# TASK PROMPT
Could you restate word for word only the lines below from the one holding "なぜ綺麗に展開しないといけないかというと、歪な形" to the one holding "έβλεπε την Αντελίνα που τσακωνόταν με τον", inclusive, and leave out the pictures?

# RECORDS PROVIDED
——————

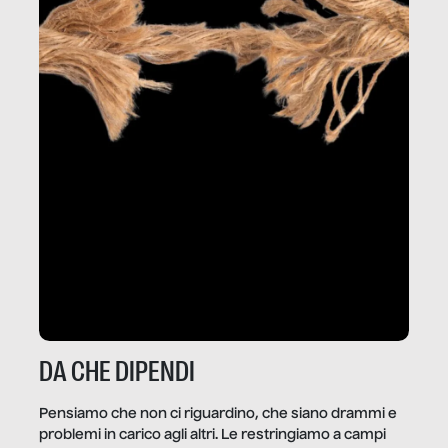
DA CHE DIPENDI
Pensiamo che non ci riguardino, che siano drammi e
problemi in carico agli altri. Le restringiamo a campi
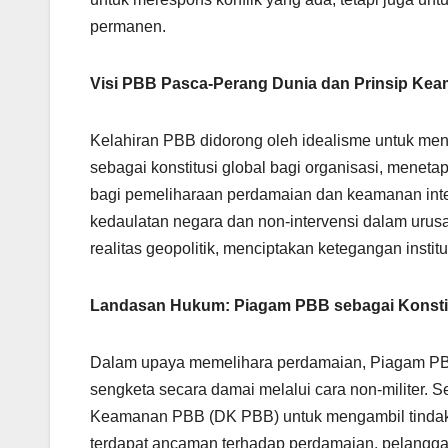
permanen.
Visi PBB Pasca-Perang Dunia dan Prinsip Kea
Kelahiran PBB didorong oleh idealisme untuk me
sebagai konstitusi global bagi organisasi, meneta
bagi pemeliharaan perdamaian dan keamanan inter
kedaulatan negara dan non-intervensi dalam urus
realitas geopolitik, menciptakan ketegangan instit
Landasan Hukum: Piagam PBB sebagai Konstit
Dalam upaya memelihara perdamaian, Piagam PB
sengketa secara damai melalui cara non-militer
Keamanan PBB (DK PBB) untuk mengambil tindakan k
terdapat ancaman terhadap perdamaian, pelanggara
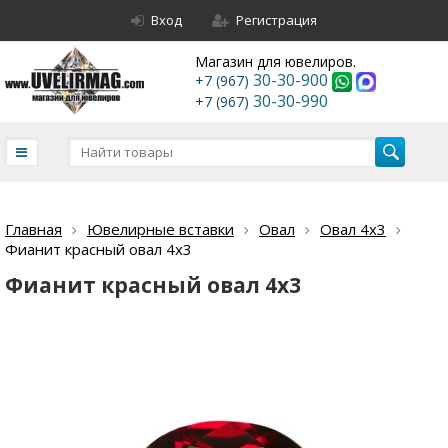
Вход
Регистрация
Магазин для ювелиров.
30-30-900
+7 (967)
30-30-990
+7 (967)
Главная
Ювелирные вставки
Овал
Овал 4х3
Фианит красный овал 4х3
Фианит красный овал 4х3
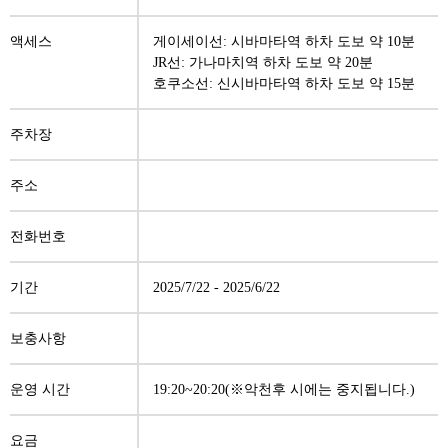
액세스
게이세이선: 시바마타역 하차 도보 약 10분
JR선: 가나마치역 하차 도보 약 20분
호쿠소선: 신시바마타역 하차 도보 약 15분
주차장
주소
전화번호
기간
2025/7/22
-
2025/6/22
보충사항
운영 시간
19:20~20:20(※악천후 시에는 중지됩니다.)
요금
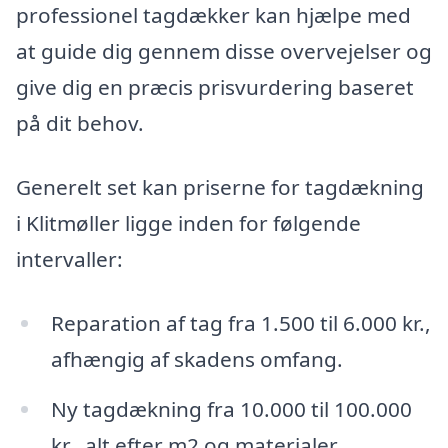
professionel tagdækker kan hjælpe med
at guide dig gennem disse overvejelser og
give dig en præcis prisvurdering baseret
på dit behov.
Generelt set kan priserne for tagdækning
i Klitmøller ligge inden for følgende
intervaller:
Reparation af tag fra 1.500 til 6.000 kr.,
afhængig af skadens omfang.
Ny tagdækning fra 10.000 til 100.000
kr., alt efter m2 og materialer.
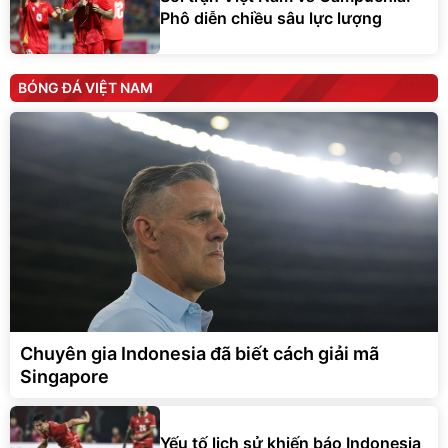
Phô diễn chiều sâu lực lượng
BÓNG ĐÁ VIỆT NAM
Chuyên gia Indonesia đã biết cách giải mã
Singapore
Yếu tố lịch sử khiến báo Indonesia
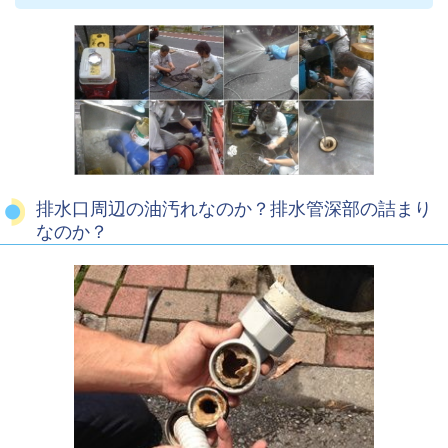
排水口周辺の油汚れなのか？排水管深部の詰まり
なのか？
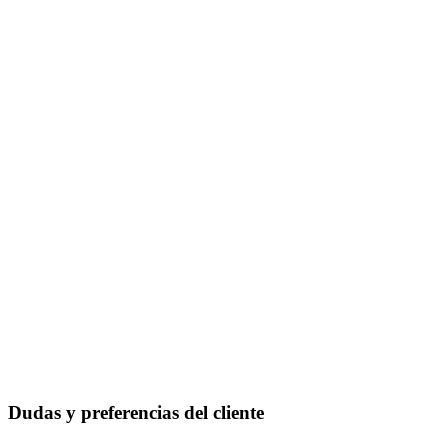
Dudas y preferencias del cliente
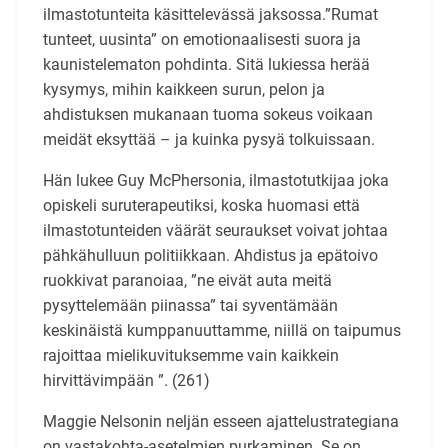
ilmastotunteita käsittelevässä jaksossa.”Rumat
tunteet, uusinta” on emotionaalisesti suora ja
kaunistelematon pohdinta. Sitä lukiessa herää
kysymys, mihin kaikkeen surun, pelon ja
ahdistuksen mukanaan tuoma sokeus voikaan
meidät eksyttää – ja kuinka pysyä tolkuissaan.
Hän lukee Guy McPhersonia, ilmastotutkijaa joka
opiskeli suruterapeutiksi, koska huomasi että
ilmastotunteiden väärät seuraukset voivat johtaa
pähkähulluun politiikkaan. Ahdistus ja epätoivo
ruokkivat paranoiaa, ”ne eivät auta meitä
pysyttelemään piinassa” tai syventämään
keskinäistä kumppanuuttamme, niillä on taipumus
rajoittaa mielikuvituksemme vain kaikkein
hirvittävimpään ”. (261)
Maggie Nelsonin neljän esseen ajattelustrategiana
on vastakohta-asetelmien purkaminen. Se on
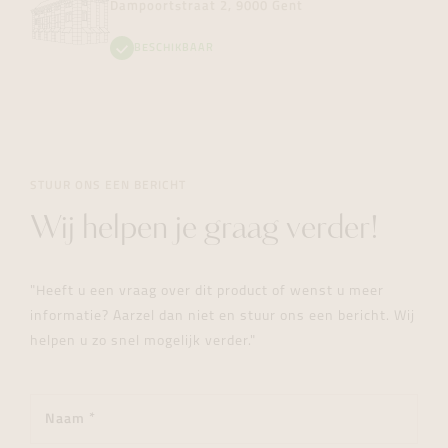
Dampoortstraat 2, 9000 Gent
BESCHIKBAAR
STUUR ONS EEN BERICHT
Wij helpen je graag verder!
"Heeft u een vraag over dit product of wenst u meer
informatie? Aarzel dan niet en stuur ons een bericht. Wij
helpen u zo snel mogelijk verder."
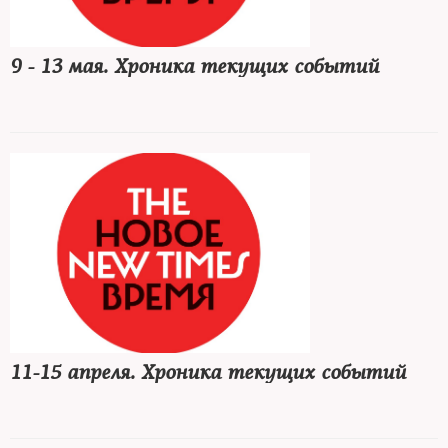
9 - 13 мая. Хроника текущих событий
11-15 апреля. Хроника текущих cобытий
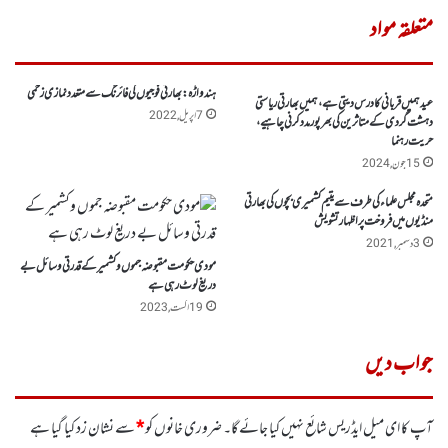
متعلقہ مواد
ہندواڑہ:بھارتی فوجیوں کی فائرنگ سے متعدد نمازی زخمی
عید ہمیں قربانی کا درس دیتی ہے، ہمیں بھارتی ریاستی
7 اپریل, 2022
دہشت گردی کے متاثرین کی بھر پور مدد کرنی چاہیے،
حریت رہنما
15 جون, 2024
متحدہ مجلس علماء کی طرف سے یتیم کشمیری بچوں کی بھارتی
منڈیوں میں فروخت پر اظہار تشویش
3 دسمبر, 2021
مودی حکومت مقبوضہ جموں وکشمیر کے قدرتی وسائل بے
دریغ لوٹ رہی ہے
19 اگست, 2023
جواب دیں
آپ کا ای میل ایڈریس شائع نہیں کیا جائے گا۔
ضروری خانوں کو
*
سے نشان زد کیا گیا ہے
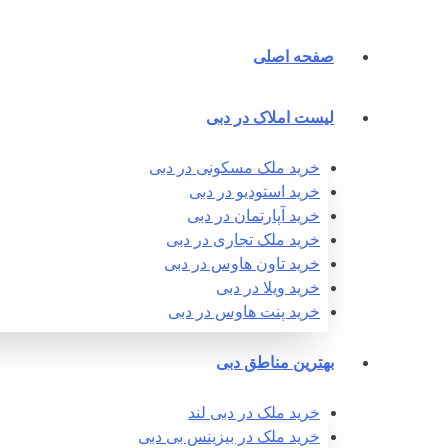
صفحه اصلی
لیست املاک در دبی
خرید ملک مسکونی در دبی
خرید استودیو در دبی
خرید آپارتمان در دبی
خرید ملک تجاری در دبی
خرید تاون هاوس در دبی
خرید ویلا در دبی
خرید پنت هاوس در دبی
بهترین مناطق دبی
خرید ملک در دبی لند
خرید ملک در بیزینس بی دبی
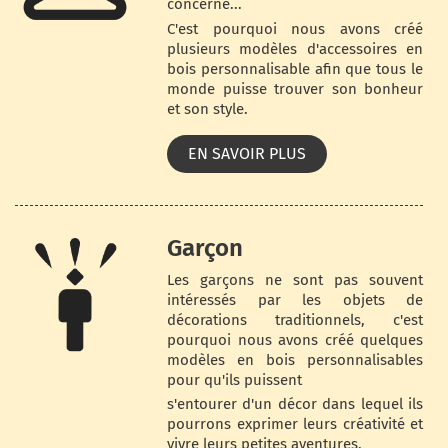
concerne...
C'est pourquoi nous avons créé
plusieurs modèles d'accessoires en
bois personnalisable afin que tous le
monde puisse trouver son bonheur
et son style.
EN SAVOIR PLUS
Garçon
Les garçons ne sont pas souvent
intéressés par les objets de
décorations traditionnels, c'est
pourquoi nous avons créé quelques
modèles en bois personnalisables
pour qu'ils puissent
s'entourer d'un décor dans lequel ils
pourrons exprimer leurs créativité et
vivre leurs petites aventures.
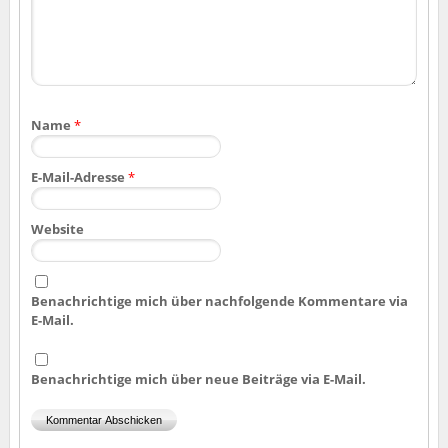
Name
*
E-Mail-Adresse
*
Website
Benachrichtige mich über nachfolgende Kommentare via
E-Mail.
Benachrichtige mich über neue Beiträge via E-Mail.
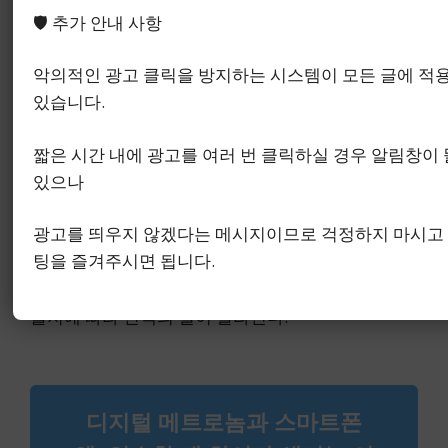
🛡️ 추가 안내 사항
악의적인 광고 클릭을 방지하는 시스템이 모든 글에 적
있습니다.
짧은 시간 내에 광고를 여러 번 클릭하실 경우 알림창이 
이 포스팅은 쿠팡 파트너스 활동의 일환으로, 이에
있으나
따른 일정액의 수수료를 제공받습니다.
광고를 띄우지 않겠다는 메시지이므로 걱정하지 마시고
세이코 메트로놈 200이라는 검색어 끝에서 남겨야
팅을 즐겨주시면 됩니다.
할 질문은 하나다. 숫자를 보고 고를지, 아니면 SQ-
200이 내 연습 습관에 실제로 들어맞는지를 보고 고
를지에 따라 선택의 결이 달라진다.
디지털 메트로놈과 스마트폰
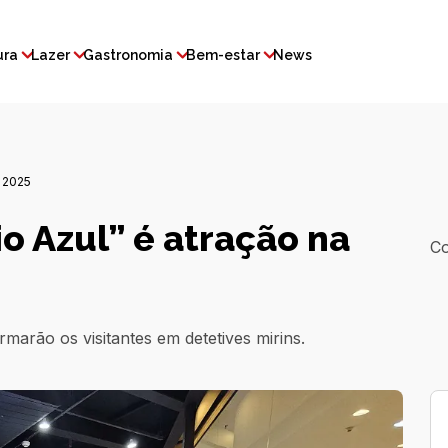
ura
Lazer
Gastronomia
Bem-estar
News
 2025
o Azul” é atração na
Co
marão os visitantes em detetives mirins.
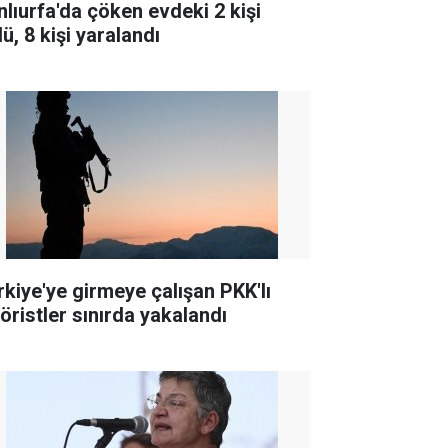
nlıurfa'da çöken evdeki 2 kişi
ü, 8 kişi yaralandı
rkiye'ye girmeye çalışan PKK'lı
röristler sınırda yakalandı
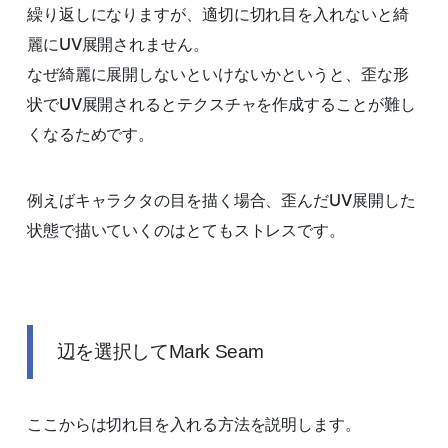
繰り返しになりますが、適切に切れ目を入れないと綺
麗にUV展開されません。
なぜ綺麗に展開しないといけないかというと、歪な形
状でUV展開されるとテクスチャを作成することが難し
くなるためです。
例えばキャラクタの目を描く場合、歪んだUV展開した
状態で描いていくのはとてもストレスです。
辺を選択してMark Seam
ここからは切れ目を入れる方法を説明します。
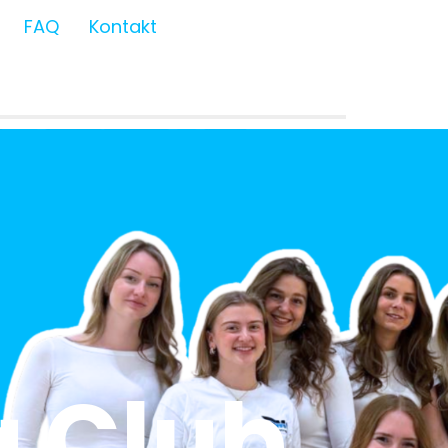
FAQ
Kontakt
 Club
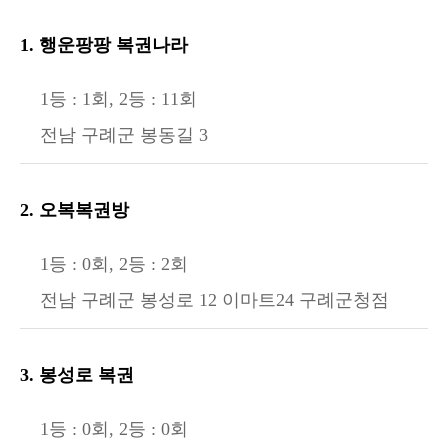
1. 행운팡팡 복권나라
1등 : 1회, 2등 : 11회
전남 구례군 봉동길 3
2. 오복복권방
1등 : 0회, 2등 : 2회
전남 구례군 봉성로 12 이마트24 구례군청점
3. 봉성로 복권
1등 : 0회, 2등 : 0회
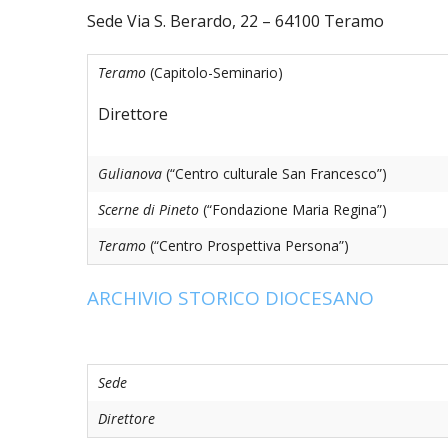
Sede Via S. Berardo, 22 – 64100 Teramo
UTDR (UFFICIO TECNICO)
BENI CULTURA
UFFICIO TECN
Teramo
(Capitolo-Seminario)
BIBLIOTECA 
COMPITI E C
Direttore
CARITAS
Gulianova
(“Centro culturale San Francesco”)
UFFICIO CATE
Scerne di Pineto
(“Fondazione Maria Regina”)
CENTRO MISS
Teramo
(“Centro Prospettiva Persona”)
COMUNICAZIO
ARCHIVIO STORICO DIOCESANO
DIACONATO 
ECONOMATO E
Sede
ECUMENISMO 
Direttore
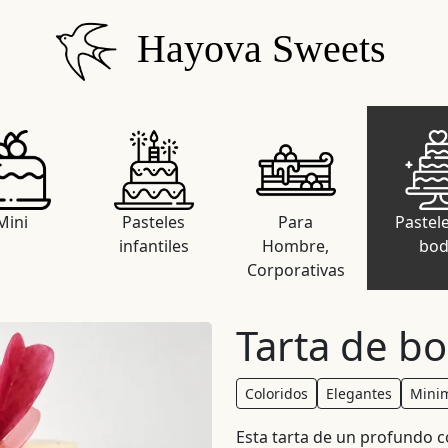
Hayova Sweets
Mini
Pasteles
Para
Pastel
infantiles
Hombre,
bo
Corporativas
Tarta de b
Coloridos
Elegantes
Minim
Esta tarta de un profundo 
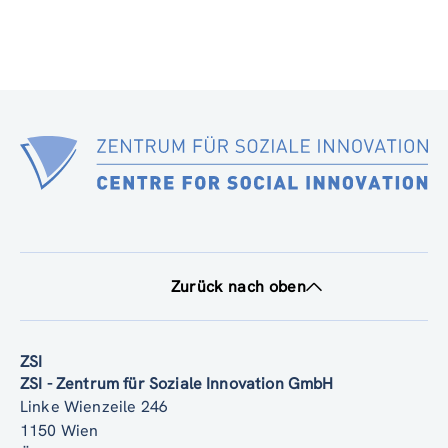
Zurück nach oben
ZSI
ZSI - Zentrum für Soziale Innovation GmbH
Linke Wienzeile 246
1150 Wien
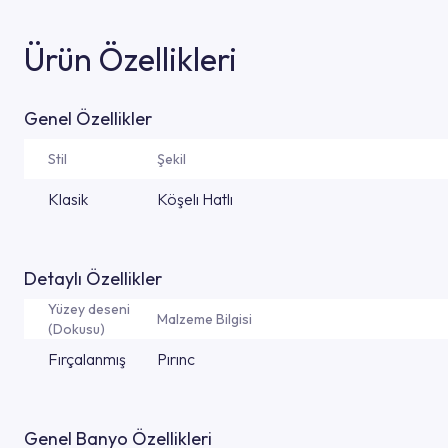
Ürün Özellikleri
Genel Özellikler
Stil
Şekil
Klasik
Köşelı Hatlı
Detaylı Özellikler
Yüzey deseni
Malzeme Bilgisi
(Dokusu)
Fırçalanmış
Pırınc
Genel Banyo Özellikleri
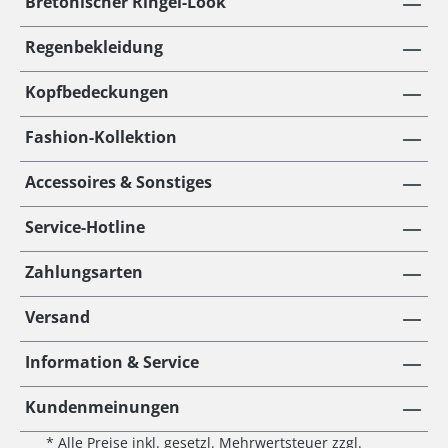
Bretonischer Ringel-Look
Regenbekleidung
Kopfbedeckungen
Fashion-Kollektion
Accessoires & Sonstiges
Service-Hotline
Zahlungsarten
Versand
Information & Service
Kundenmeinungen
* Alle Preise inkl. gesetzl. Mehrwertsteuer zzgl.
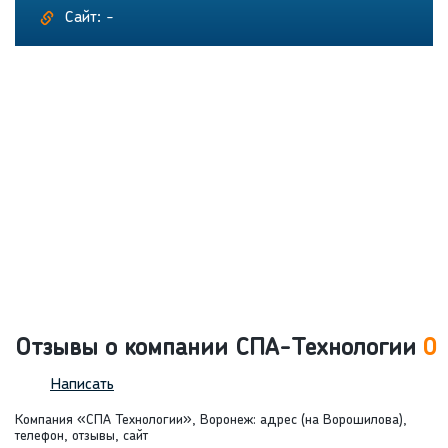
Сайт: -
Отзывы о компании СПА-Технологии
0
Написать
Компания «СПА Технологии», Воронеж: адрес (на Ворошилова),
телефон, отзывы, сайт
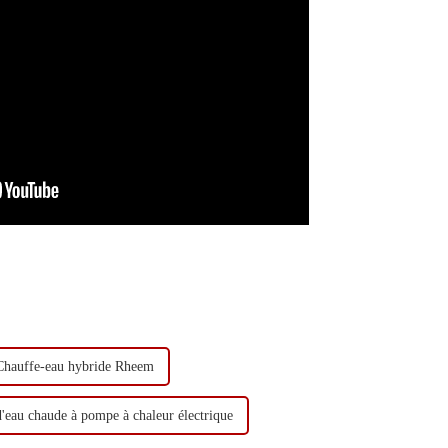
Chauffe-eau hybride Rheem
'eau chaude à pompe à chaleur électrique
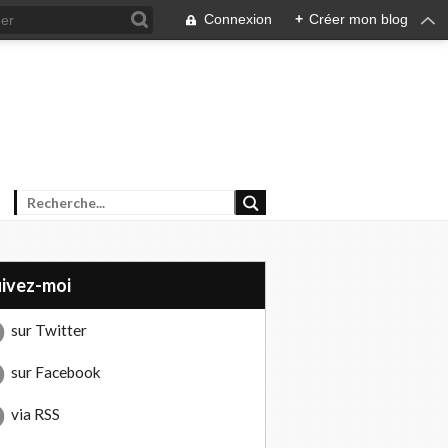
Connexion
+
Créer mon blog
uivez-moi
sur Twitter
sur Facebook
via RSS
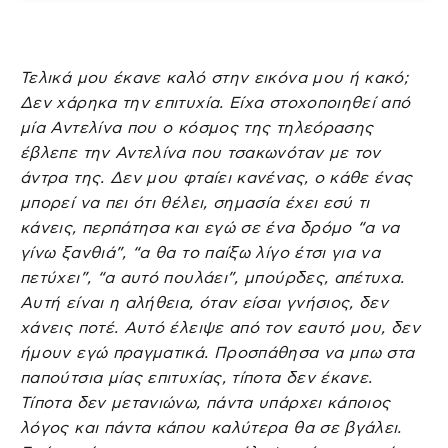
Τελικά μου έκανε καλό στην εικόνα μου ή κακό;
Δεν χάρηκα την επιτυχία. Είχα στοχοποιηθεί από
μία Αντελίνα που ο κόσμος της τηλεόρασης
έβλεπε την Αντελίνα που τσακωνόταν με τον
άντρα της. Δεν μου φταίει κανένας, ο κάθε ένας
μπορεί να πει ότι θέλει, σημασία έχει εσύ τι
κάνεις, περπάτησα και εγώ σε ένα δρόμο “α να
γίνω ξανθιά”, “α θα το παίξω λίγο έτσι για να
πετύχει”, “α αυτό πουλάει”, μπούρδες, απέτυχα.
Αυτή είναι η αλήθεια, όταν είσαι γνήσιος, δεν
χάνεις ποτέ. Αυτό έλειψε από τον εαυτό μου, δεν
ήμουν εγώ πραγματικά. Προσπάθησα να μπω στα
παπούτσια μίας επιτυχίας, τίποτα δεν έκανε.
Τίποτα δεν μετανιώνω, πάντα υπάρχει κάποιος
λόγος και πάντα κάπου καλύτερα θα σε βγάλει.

——————

# WRITTEN RESPONSE
なぜ綺麗に展開しないといけないかというと、歪な形
状でUV展開されるとテクスチャを作成することが難し
くなるためです。
例えばキャラクタの目を描く場合、歪んだUV展開した
状態で描いていくのはとてもストレスです。
辺を選択してMark Seam
ここからは切れ目を入れる方法を説明します。
FAQ
Kontakt
 Club
1. 행운팡팡 복권나라
1등 : 1회, 2등 : 11회
전남 구례군 봉동길 3
2. 오복복권방
1등 : 0회, 2등 : 2회
전남 구례군 봉성로 12 이마트24 구례군청점
3. 봉성로 복권
1등 : 0회, 2등 : 0회
Sede Via S. Berardo, 22 – 64100 Teramo
UTDR (UFFICIO TECNICO)
BENI CULTURA
UFFICIO TECN
Teramo
(Capitolo-Seminario)
BIBLIOTECA 
COMPITI E C
Direttore
CARITAS
Gulianova
(“Centro culturale San Francesco”)
UFFICIO CATE
Scerne di Pineto
(“Fondazione Maria Regina”)
CENTRO MISS
Teramo
(“Centro Prospettiva Persona”)
COMUNICAZIO
ARCHIVIO STORICO DIOCESANO
DIACONATO 
ECONOMATO E
Sede
ECUMENISMO 
Direttore
Hayova Sweets
Mini
Pasteles
Para
Pastel
infantiles
Hombre,
bo
Corporativas
Tarta de b
Coloridos
Elegantes
Minim
Esta tarta de un profundo 
Zurück nach oben
ZSI
ZSI - Zentrum für Soziale Innovation GmbH
Linke Wienzeile 246
1150 Wien
Ürün Özellikleri
Genel Özellikler
Stil
Şekil
Klasik
Köşelı Hatlı
Detaylı Özellikler
Yüzey deseni
Malzeme Bilgisi
(Dokusu)
Fırçalanmış
Pırınc
Genel Banyo Özellikleri
Bretonischer Ringel-Look
Regenbekleidung
Kopfbedeckungen
Fashion-Kollektion
Accessoires & Sonstiges
Service-Hotline
Zahlungsarten
Versand
Information & Service
Kundenmeinungen
* Alle Preise inkl. gesetzl. Mehrwertsteuer zzgl.
Сайт: -
Отзывы о компании СПА-Технологии
0
Написать
Компания «СПА Технологии», Воронеж: адрес (на Ворошилова),
телефон, отзывы, сайт
Chauffe-eau hybride Rheem
'eau chaude à pompe à chaleur électrique
Connexion
+
Créer mon blog
uivez-moi
sur Twitter
sur Facebook
via RSS
Τελικά μου έκανε καλό στην εικόνα μου ή κακό;
Δεν χάρηκα την επιτυχία. Είχα στοχοποιηθεί από
μία Αντελίνα που ο κόσμος της τηλεόρασης
έβλεπε την Αντελίνα που τσακωνόταν με τον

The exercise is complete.